If you happened to channelsurf unawares onto the opening minutes of My Nazi Legacy, you could be forgiven for thinking you were watching another Cash in the Attic rerun. A middle-aged man is guiding two elderly sorts around the places of their youth, then looking on patiently as his charges pick through the dusty relics and knickknacks gathered there. The older men, however, are Horst von Wächter and Niklas Frank, sons of high-ranking Nazi officials; their guide is Philippe Sands, the noted UN human rights lawyer. The participants will be confronted in every corner of the attic by a markedly different set of heirlooms to those you and I might have inherited - it's more baggage, really.
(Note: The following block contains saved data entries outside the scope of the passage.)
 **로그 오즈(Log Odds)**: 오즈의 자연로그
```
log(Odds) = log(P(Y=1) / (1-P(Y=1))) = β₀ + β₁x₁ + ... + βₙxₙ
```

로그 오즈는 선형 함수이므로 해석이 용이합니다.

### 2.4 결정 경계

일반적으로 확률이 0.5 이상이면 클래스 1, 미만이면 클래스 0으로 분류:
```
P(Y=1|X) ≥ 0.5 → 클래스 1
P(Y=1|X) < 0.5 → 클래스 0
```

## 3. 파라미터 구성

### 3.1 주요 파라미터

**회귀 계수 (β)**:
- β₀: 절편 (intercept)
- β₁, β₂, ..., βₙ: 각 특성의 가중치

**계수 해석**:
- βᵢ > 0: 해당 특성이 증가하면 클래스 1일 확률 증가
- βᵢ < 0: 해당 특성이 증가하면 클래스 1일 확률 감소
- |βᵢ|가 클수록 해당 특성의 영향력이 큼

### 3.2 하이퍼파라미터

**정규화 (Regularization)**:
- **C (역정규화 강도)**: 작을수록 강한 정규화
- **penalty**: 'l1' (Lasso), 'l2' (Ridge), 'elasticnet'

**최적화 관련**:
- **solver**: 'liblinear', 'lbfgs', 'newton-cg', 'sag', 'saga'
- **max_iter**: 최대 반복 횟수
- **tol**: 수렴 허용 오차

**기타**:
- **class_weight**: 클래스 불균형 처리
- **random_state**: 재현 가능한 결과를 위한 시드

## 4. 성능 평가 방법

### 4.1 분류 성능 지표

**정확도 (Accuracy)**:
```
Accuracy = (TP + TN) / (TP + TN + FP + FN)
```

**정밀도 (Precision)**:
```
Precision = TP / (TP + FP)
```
You can get a sense of what the film's subjects have had to process, and what they're still trying to process, from the early sequence in David Evans' film that finds von Wächter poring over a photo album. Instead of pretty monochrome tableaux of der junge Horst mugging in the back garden with the family dog, we see his younger self running around Berchtesgaden or similar while his father Otto confers with none other than Heinrich Himmler. How do you even begin to reconcile yourself with a backstory - a history - as deleterious as that?
In raising such questions, My Nazi Legacy follows on from where Vanessa Lapa's fascinating The Decent One left off in examining the domestic life of Himmler: the testimony Sands elicits from both von Wächter and Frank adds further ballast to the thesis that this was a moment of coldly distant or absent fathers, called away from home to demonstrate their love for the ultimate father figure. Yet a clear ideological split exists between Evans' subjects, one that fascinates Sands, and by extension us. Where Frank immediately acknowledges what his father was responsible for, von Wächter appears to have spent decades avoiding all eye contact, and insisting his father was only following orders; that the anti-Semitism he placed on the record was nothing very much in the grand scheme of things. Sands' presence within the film is thereby explained: we're here to hear out the kind of arguments that might otherwise be presented inside a courtroom.
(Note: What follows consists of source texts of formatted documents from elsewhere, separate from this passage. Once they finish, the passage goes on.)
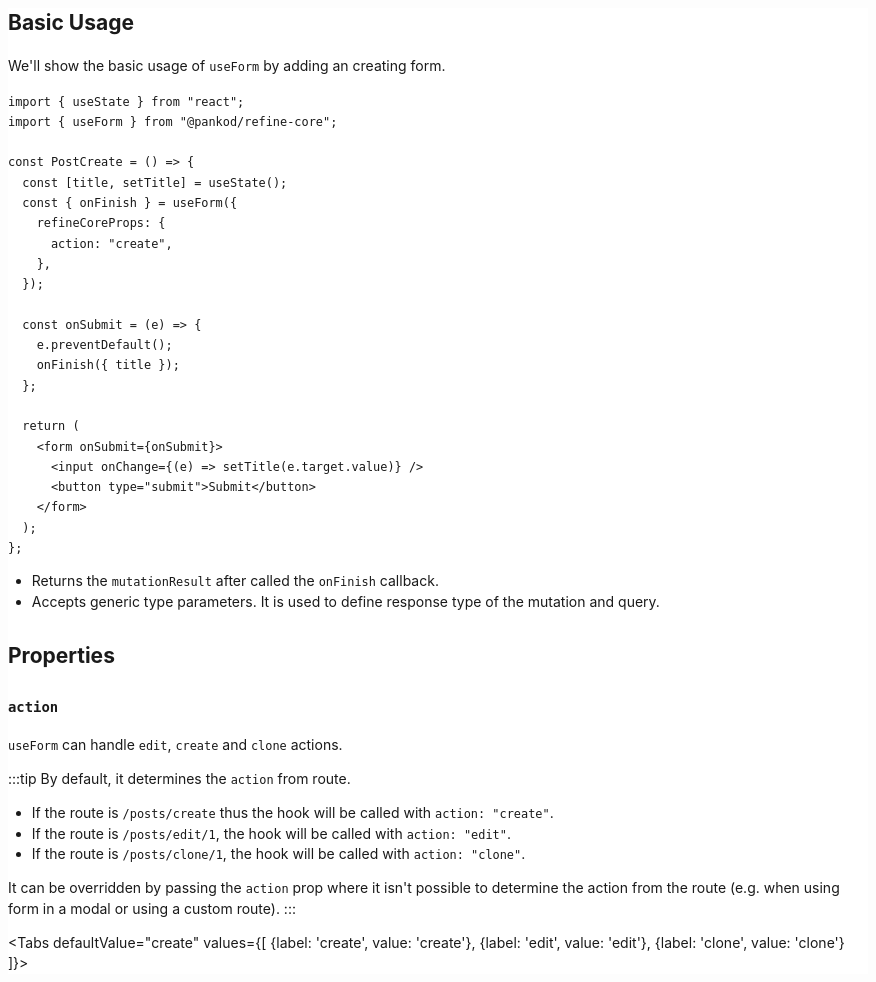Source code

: ## Basic Usage

We'll show the basic usage of `useForm` by adding an creating form.

```tsx
import { useState } from "react";
import { useForm } from "@pankod/refine-core";

const PostCreate = () => {
  const [title, setTitle] = useState();
  const { onFinish } = useForm({
    refineCoreProps: {
      action: "create",
    },
  });

  const onSubmit = (e) => {
    e.preventDefault();
    onFinish({ title });
  };

  return (
    <form onSubmit={onSubmit}>
      <input onChange={(e) => setTitle(e.target.value)} />
      <button type="submit">Submit</button>
    </form>
  );
};
```

- Returns the `mutationResult` after called the `onFinish` callback.
- Accepts generic type parameters. It is used to define response type of the mutation and query.

## Properties

### `action`

`useForm` can handle `edit`, `create` and `clone` actions.

:::tip
By default, it determines the `action` from route.

- If the route is `/posts/create` thus the hook will be called with `action: "create"`.
- If the route is `/posts/edit/1`, the hook will be called with `action: "edit"`.
- If the route is `/posts/clone/1`, the hook will be called with `action: "clone"`.

It can be overridden by passing the `action` prop where it isn't possible to determine the action from the route (e.g. when using form in a modal or using a custom route).
:::

<Tabs
defaultValue="create"
values={[
{label: 'create', value: 'create'},
{label: 'edit', value: 'edit'},
{label: 'clone', value: 'clone'}
]}>
<TabItem value="create">


[baserecord]: /api-reference/core/interfaces.md#baserecord
[httperror]: /api-reference/core/interfaces.md#httperror
[notification-provider]: /docs/3.xx.xx/api-reference/core/providers/notification-provider/
[get-one]: /docs/3.xx.xx/api-reference/core/providers/data-provider/#getone-
[create]: /docs/3.xx.xx/api-reference/core/providers/data-provider/#create-
[update]: /docs/3.xx.xx/api-reference/core/providers/data-provider/#update-
[data-provider]: /docs/3.xx.xx/api-reference/core/providers/data-provider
What follows is on a visual level rather plain: the influence of Lanzmann's epochal Holocaust documentary Shoah can be felt in the way Evans intercuts the three men's interactions with conventional talking heads. Yet the director doesn't have to look too far for elaborate stages on which to set down his players. One long sequence unfolds at a Q&A hosted by the Financial Times, where von Wächter faces sustained interrogation from Frank and the public alike; another, even longer, takes place in council chambers in Galicia, where Sands presents von Wächter with evidence that strongly suggests his father was a war criminal. Are the film and the lawyer making a bit too much of a show of what they're doing?, we might wonder. Yet this persistent line of questioning yields an electric philosophical drama: we're watching human beings confronted by hard facts and heated opinions, and then having to dodge, absorb or otherwise react to them in what's more or less real time.
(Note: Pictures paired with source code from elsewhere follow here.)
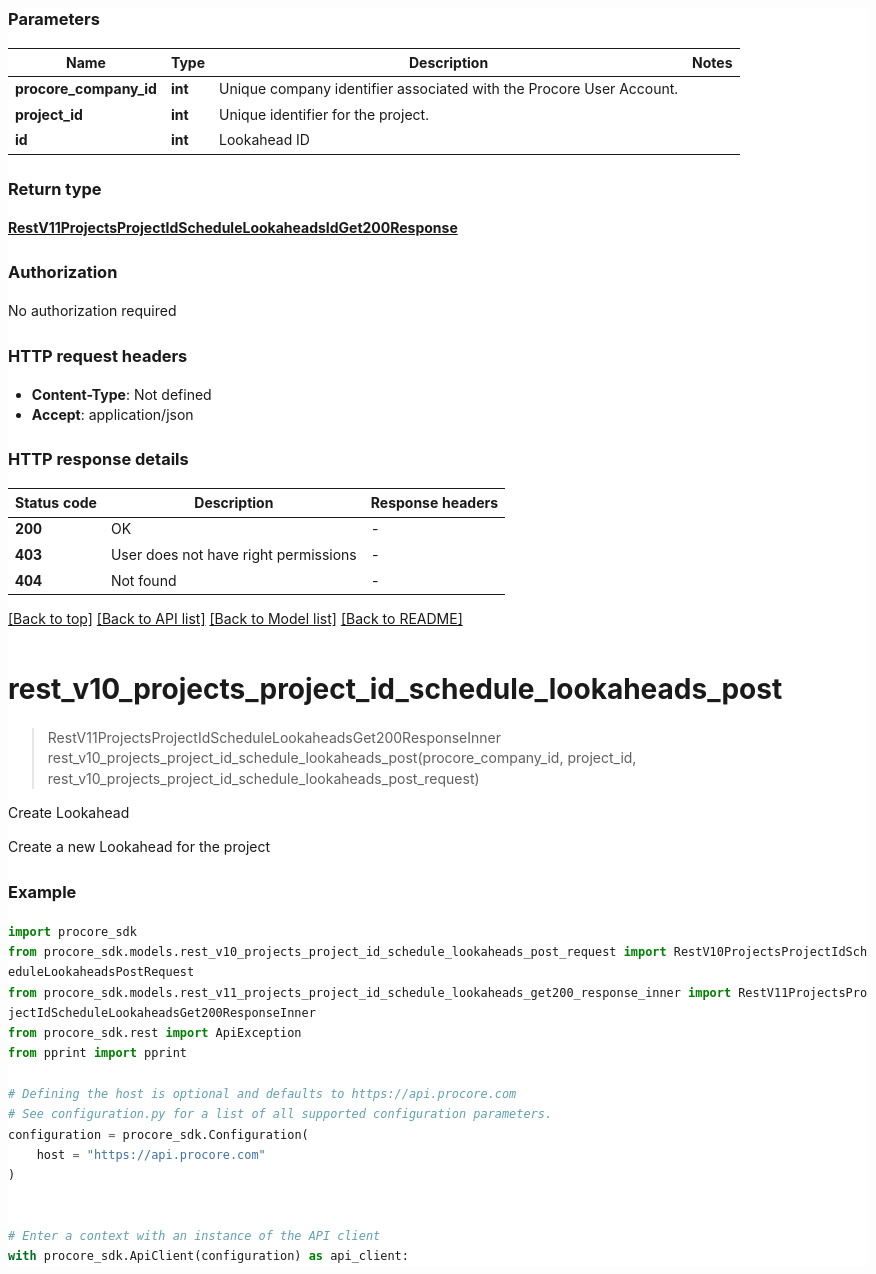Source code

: 

### Parameters


Name | Type | Description  | Notes
------------- | ------------- | ------------- | -------------
 **procore_company_id** | **int**| Unique company identifier associated with the Procore User Account. | 
 **project_id** | **int**| Unique identifier for the project. | 
 **id** | **int**| Lookahead ID | 

### Return type

[**RestV11ProjectsProjectIdScheduleLookaheadsIdGet200Response**](RestV11ProjectsProjectIdScheduleLookaheadsIdGet200Response.md)

### Authorization

No authorization required

### HTTP request headers

 - **Content-Type**: Not defined
 - **Accept**: application/json

### HTTP response details

| Status code | Description | Response headers |
|-------------|-------------|------------------|
**200** | OK |  -  |
**403** | User does not have right permissions |  -  |
**404** | Not found |  -  |

[[Back to top]](#) [[Back to API list]](../README.md#documentation-for-api-endpoints) [[Back to Model list]](../README.md#documentation-for-models) [[Back to README]](../README.md)

# **rest_v10_projects_project_id_schedule_lookaheads_post**
> RestV11ProjectsProjectIdScheduleLookaheadsGet200ResponseInner rest_v10_projects_project_id_schedule_lookaheads_post(procore_company_id, project_id, rest_v10_projects_project_id_schedule_lookaheads_post_request)

Create Lookahead

Create a new Lookahead for the project

### Example


```python
import procore_sdk
from procore_sdk.models.rest_v10_projects_project_id_schedule_lookaheads_post_request import RestV10ProjectsProjectIdScheduleLookaheadsPostRequest
from procore_sdk.models.rest_v11_projects_project_id_schedule_lookaheads_get200_response_inner import RestV11ProjectsProjectIdScheduleLookaheadsGet200ResponseInner
from procore_sdk.rest import ApiException
from pprint import pprint

# Defining the host is optional and defaults to https://api.procore.com
# See configuration.py for a list of all supported configuration parameters.
configuration = procore_sdk.Configuration(
    host = "https://api.procore.com"
)


# Enter a context with an instance of the API client
with procore_sdk.ApiClient(configuration) as api_client:
```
From that initial daytime potter, My Nazi Legacy builds to a point where you can feel the temperature rising, patience beginning to erode. Von Wächter's continual evasions and denials - and his smiling willingness to pose with those wearing SS uniforms while on an excursion to the Ukraine, site of renewed neo-Nazi activity - visibly impact upon Frank and Sands; they, in turn, redouble their efforts to pin Horst down. By the time Sands has dragged von Wächter into first the synagogue where his grandparents' family were rounded up, then the nondescript field where their bodies were buried, what started as just another cobwebby history lesson has taken on the look of an urgent intervention. The result is an unusually probing and profound British documentary: the critic has to think long and hard before venturing the Lanzmann comparison - which is among the highest praise we can bestow on non-fiction cinema - but here, considering both the form and the content of Evans' film, it is, finally, justified.
My Nazi Legacy screens on BBC4 tonight at 9pm, and is available to watch on demand here until the end of April.